The text comes from the Beatitudes (Matthew 5):
Blessed are the pure in heart, for they will see God. Blessed are the peacemakers, for they will be called children of God. Blessed are those who are persecuted because of righteousness, for theirs is the kingdom of heaven.
Here's the chant score, from the Brazilian Benedictines:
Here's a lovely motet based in this text, by one Zieleński Mikołaj:
Wikipedia has this about him:
Mikołaj Zieleński (Zelenscius, birth and death dates unknown) was a Polish composer.
Zieleński's only known surviving works are two 1611 liturgical cycles of polychoral works, the Offertoria/Communes totius anni. These were dedicated to the Archbishop of Gniezno, Wojciech Baranowski. The sets consist of large-scale double- and triple-choir antiphons, as well as some monodic works typical of the Seconda pratica style of early Monteverdi.

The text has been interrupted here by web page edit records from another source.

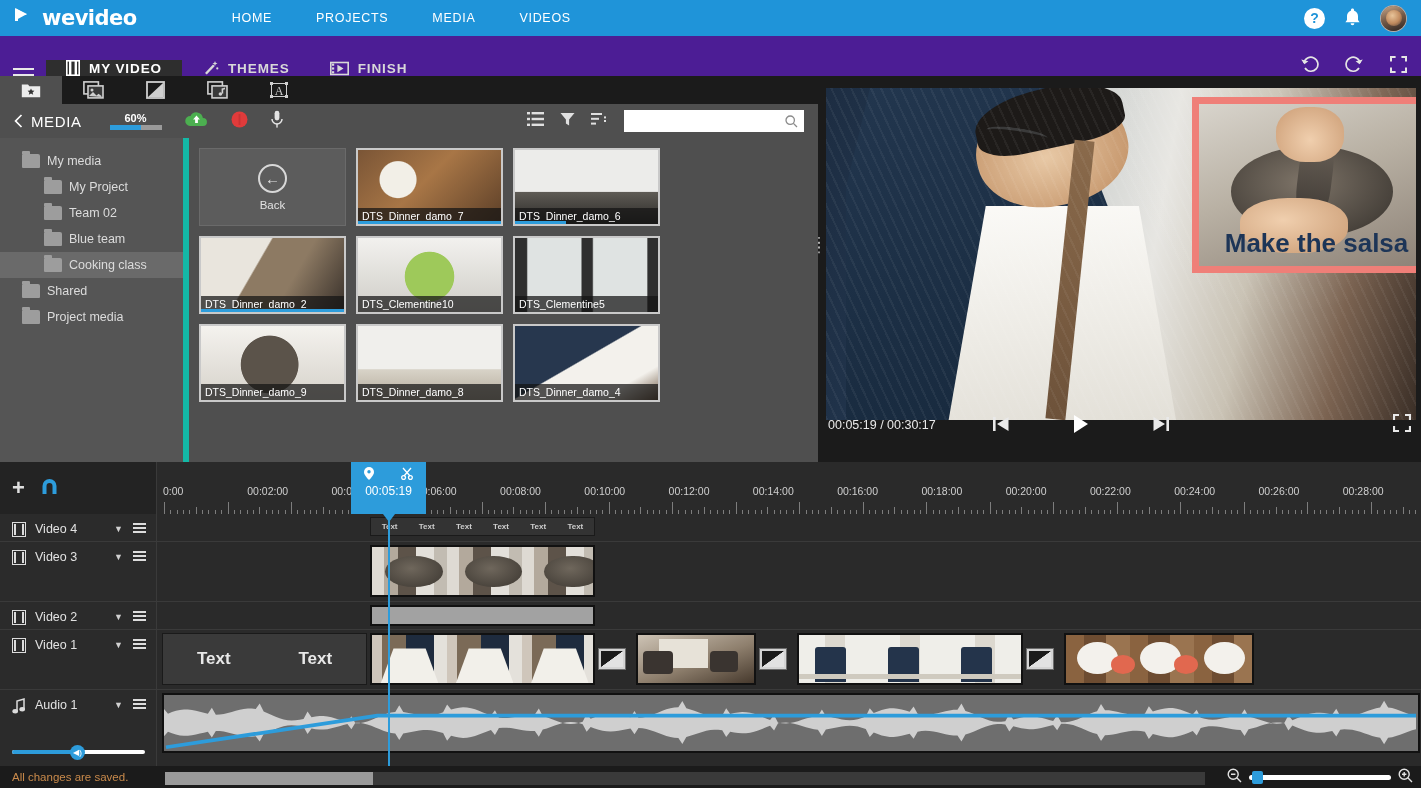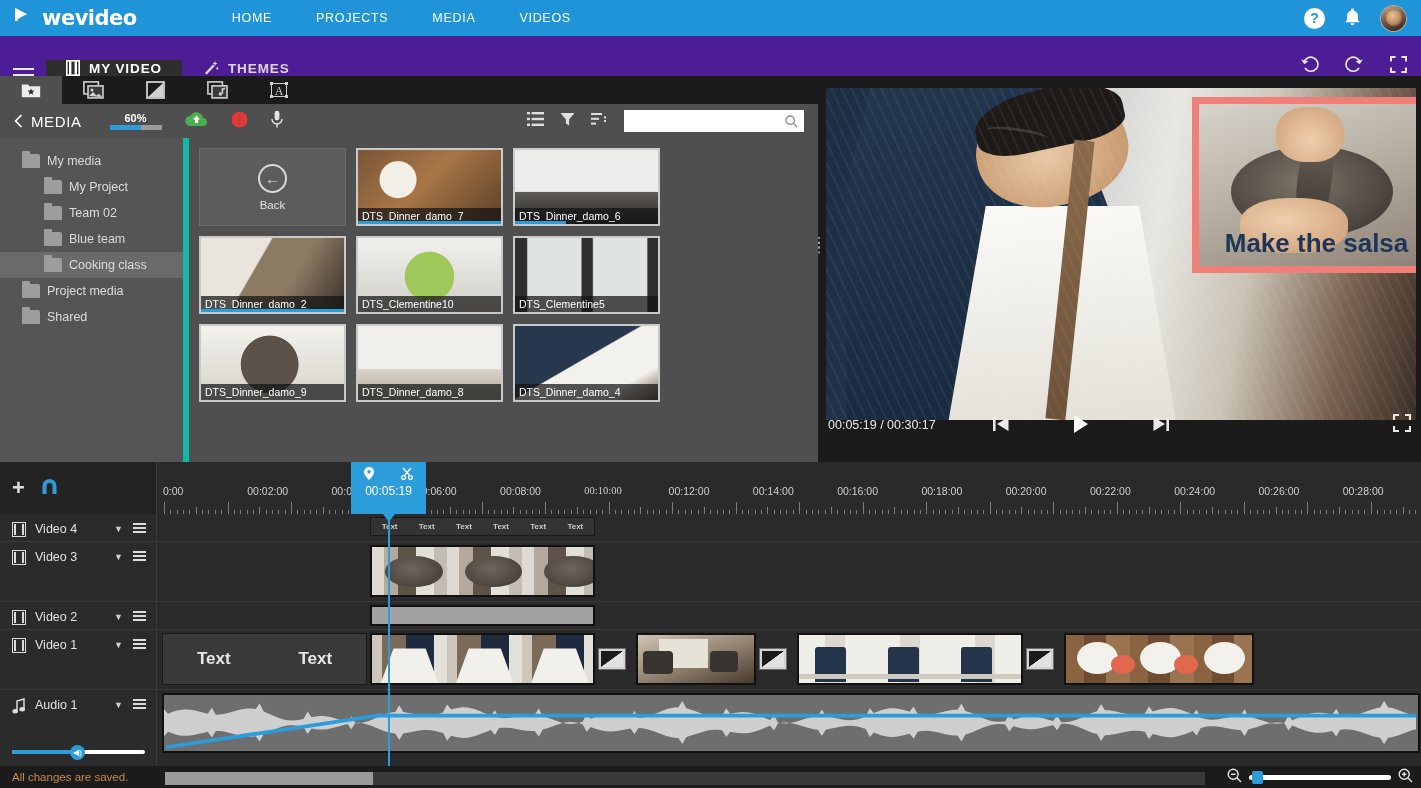--- a/index.html
+++ b/index.html
@@ -167,20 +167,30 @@
       <span>MY VIDEO</span>
     </div>
     <div class="ptab">
       <svg width="17" height="16" viewBox="0 0 17 16">
         <path d="M3 13 L11 4.5 L12.8 6 L4.8 14.5z" fill="#d8d8d8"></path>
         <path d="M13 1 l.7 1.8 1.8.7-1.8.7-.7 1.8-.7-1.8-1.8-.7 1.8-.7z" fill="#d8d8d8"></path>
         <circle cx="15.3" cy="8.4" r="1.1" fill="#d8d8d8"></circle>
       </svg>
       <span>THEMES</span>
     </div>
+    <div class="ptab">
+      <svg width="19" height="15" viewBox="0 0 19 15">
+        <rect x="0.8" y="1.5" width="17.4" height="12" fill="none" stroke="#d8d8d8" stroke-width="1.6"></rect>
+        <rect x="2" y="2.6" width="2.2" height="2.2" fill="#d8d8d8"></rect>
+          <rect x="2" y="6.4" width="2.2" height="2.2" fill="#d8d8d8"></rect>
+          <rect x="2" y="10.2" width="2.2" height="2.2" fill="#d8d8d8"></rect>
+        <path d="M7.4 3.8 L13.5 7.5 L7.4 11.2z" fill="#d8d8d8"></path>
+      </svg>
+      <span>FINISH</span>
+    </div>
     <div class="proj-right">
       <span>
         <svg width="19" height="17" viewBox="0 0 19 17">
             <path d="M4 7.2 A7 7 0 1 1 5 12" fill="none" stroke="#e4e4e4" stroke-width="1.7"></path>
             <path d="M1.2 3.4 L4.4 8.2 L8.4 5.3z" fill="#e4e4e4"></path>
           </svg>
       </span>
       <span>
         <svg width="19" height="17" viewBox="0 0 19 17">
             <path d="M15 7.2 A7 7 0 1 0 14 12" fill="none" stroke="#e4e4e4" stroke-width="1.7"></path>
@@ -327,25 +337,25 @@
           <div class="tnode ind">
             <span class="folder"></span>
             <span>Blue team</span>
           </div>
           <div class="tnode ind sel">
             <span class="folder"></span>
             <span>Cooking class</span>
           </div>
           <div class="tnode">
             <span class="folder"></span>
-            <span>Project media</span>
+            <span>Shared</span>
           </div>
           <div class="tnode">
             <span class="folder"></span>
-            <span>Shared</span>
+            <span>Project media</span>
           </div>
         </div>
       <div class="grid" id="grid">
         <div class="cell backcell">
           <div class="ring">←</div>
           <div class="lbl">Back</div>
         </div>
       <div class="cell">
             <div class="thumb">
               <div class="img" style="background: radial-gradient(circle at 28% 40%, rgb(242, 239, 231) 0px, rgb(242, 239, 231) 16%, transparent 17%), linear-gradient(135deg, rgb(122, 85, 54), rgb(168, 118, 70) 45%, rgb(92, 63, 40));"></div>
@@ -683,21 +693,21 @@
                 </svg>
             </span>
           </div>
           <div class="tm">00:05:19</div>
         </div>
       <div class="tick-lbl" style="left: 6px;">0:00</div>
           <div class="tick-lbl" style="left: 90.2667px;">00:02:00</div>
           <div class="tick-lbl" style="left: 174.533px;">00:04:00</div>
           <div class="tick-lbl" style="left: 258.8px;">00:06:00</div>
           <div class="tick-lbl" style="left: 343.067px;">00:08:00</div>
-          <div class="tick-lbl" style="left: 427.333px; font-family: Liberation Serif, serif;">00:10:00</div>
+          <div class="tick-lbl" style="left: 427.333px;">00:10:00</div>
           <div class="tick-lbl" style="left: 511.6px;">00:12:00</div>
           <div class="tick-lbl" style="left: 595.867px;">00:14:00</div>
           <div class="tick-lbl" style="left: 680.133px;">00:16:00</div>
           <div class="tick-lbl" style="left: 764.4px;">00:18:00</div>
           <div class="tick-lbl" style="left: 848.667px;">00:20:00</div>
           <div class="tick-lbl" style="left: 932.933px;">00:22:00</div>
           <div class="tick-lbl" style="left: 1017.2px;">00:24:00</div>
           <div class="tick-lbl" style="left: 1101.47px;">00:26:00</div>
           <div class="tick-lbl" style="left: 1185.73px;">00:28:00</div>
         </div>

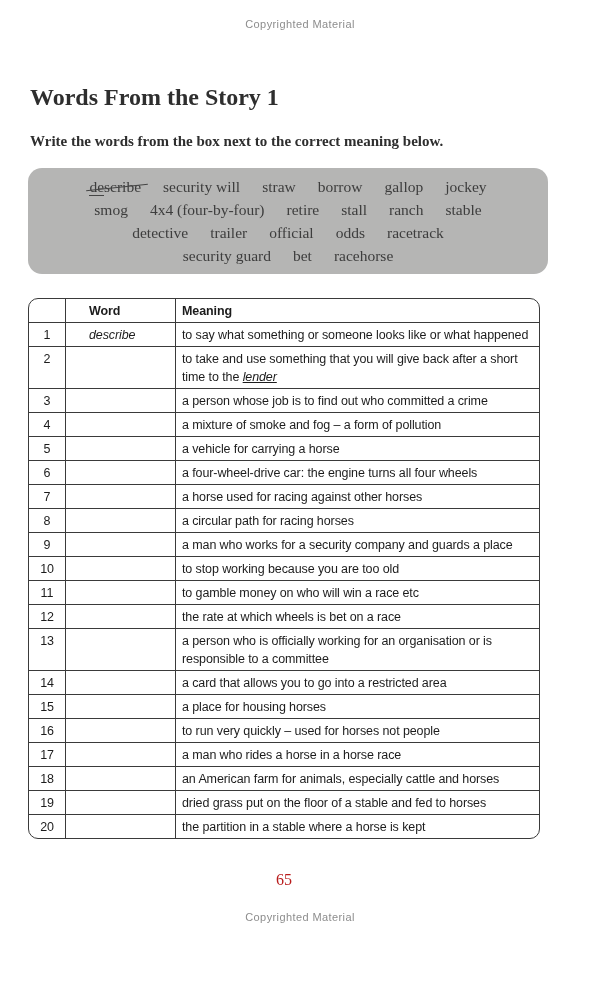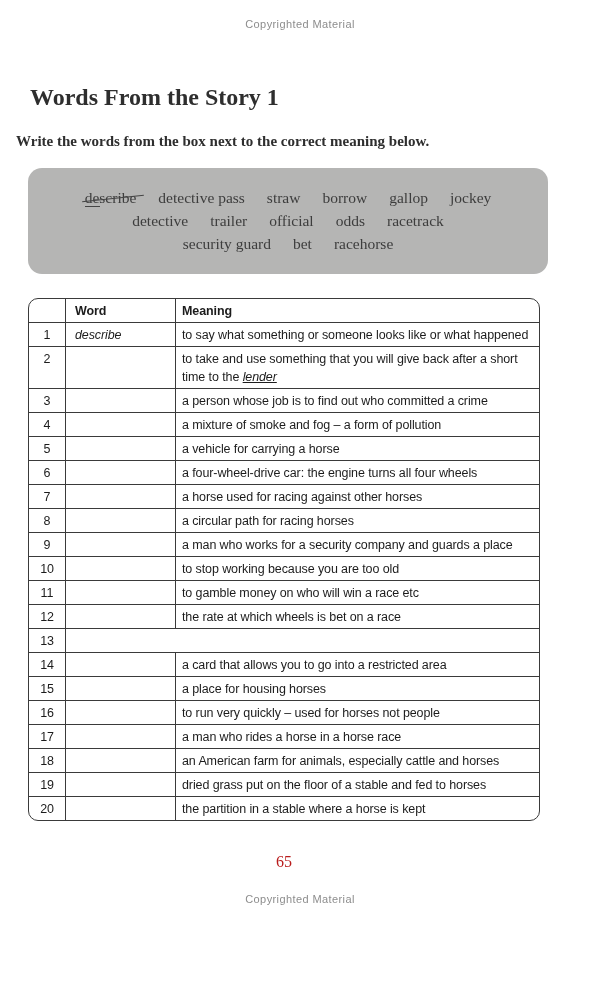--- a/index.html
+++ b/index.html
@@ -21,21 +21,21 @@
   .copyright.top{padding-top:18px;}
   .copyright.bottom{margin-top:22px;}
   .title{
     margin:54px 0 0 30px;
     font-family:"Liberation Serif",serif;
     font-weight:bold;
     font-size:24px;
     color:#2e2e2e;
   }
   .instruction{
-    margin:22px 30px 0 16px;
+    margin:22px 30px 0 30px;
     font-family:"Liberation Serif",serif;
     font-weight:bold;
     font-size:15px;
     color:#2e2e2e;
   }
   .word-box{
     margin:18px 0 0 28px;
     width:520px;
     height:106px;
     box-sizing:border-box;
@@ -89,21 +89,21 @@
   .c{
     box-sizing:border-box;
     padding:3px 6px 2px 6px;
     font-size:12.5px;
     line-height:18px;
     min-height:23px;
     letter-spacing:-0.1px;
     color:#1c1c1c;
   }
   .c.num{text-align:center;padding-left:2px;padding-right:2px;}
-  .c.word{border-left:1.5px solid #3a3a3a;padding-left:9px;font-style:italic;}
+  .c.word{border-left:1.5px solid #3a3a3a;padding-left:23px;font-style:italic;}
   .c.meaning{border-left:1.5px solid #3a3a3a;padding-left:6px;}
   .vrow.header .c{font-weight:bold;font-style:normal;}
   .it{font-style:italic;text-decoration:underline;}
   .page-number{
     margin-top:32px;
     width:568px;
     text-align:center;
     font-family:"Liberation Serif",serif;
     font-size:16px;
     color:#b91c1c;
@@ -116,25 +116,33 @@
 
   <div class="copyright top">Copyrighted Material</div>
 
   <div class="title">Words From the Story 1</div>
 
   <div class="instruction">Write the words from the box next to the correct meaning below.</div>
 
   <div class="word-box">
     <div class="wb-line">
       <span class="wb-word struck">describe</span>
-      <span class="wb-word">detective pass</span>
+      <span class="wb-word">security will</span>
       <span class="wb-word">straw</span>
       <span class="wb-word">borrow</span>
       <span class="wb-word">gallop</span>
       <span class="wb-word">jockey</span>
+    </div>
+    <div class="wb-line">
+      <span class="wb-word">smog</span>
+      <span class="wb-word">4x4 (four-by-four)</span>
+      <span class="wb-word">retire</span>
+      <span class="wb-word">stall</span>
+      <span class="wb-word">ranch</span>
+      <span class="wb-word">stable</span>
     </div>
     <div class="wb-line">
       <span class="wb-word">detective</span>
       <span class="wb-word">trailer</span>
       <span class="wb-word">official</span>
       <span class="wb-word">odds</span>
       <span class="wb-word">racetrack</span>
     </div>
     <div class="wb-line">
       <span class="wb-word">security guard</span>
@@ -218,20 +226,21 @@
 
     <div class="vrow">
       <div class="c num">12</div>
       <div class="c word"></div>
       <div class="c meaning">the rate at which wheels is bet on a race</div>
     </div>
 
     <div class="vrow">
       <div class="c num">13</div>
       <div class="c word"></div>
+      <div class="c meaning">a person who is officially working for an organisation or is responsible to a committee</div>
     </div>
 
     <div class="vrow">
       <div class="c num">14</div>
       <div class="c word"></div>
       <div class="c meaning">a card that allows you to go into a restricted area</div>
     </div>
 
     <div class="vrow">
       <div class="c num">15</div>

Zieleński's music is the first known Polish music set in the style of the Baroque.
That says, if I'm not mistaken, that this composer wrote polyphonic versions of all the Offertories and Communios for the whole church year! And that's all we've got of his. That is pretty amazing, really.
I expected to find many more polyphonic versions of this chant! But there don't seem to be many; William Byrd wrote one, but there's no online version of it that I could find.
The Orthodox, however, seem to be much bigger on Beatitude music! Here's a gorgeous (Russian, it says) version, for instance (embedding has been disabled, so that's a link to YouTube).
Here's another nice version, "The eight beatitudes," in Georgian Orthodox chant:
Here's a terrific Arvo Pärt version, sung in English:
There are lots of modern praise versions of these, too! I suspect - although I don't know for sure (maybe somebody reading does?) - that this song, "Osiem blogoslawienstw" ("Eight Blessings") sung in Polish, is a version of the Beatitudes as well. In any case, it's quite lovely, so here it is:
Its' interesting that the West did not, apparently, do as much with the Beatitudes in music, isn't it? They would seem to make up a perfect text for singing. Here they are, in full, from the Gospel reading for this Sunday:
When Jesus saw the crowds, he went up the mountain; and after he sat down, his disciples came to him. Then he began to speak, and taught them, saying:
"Blessed are the poor in spirit, for theirs is the kingdom of heaven.
"Blessed are those who mourn, for they will be comforted.
"Blessed are the meek, for they will inherit the earth.
"Blessed are those who hunger and thirst for righteousness, for they will be filled.
"Blessed are the merciful, for they will receive mercy.
"Blessed are the pure in heart, for they will see God.
"Blessed are the peacemakers, for they will be called children of God.
"Blessed are those who are persecuted for righteousness' sake, for theirs is the kingdom of heaven.
"Blessed are you when people revile you and persecute you and utter all kinds of evil against you falsely on my account. Rejoice and be glad, for your reward is great in heaven, for in the same way they persecuted the prophets who were before you.
The Collect for the day is this one:
Almighty and everlasting God, you govern all things both in heaven and on earth: Mercifully hear the supplications of your people, and in our time grant us your peace; through Jesus Christ our Lord, who lives and reigns with you and the Holy Spirit, one God, for ever and ever. Amen.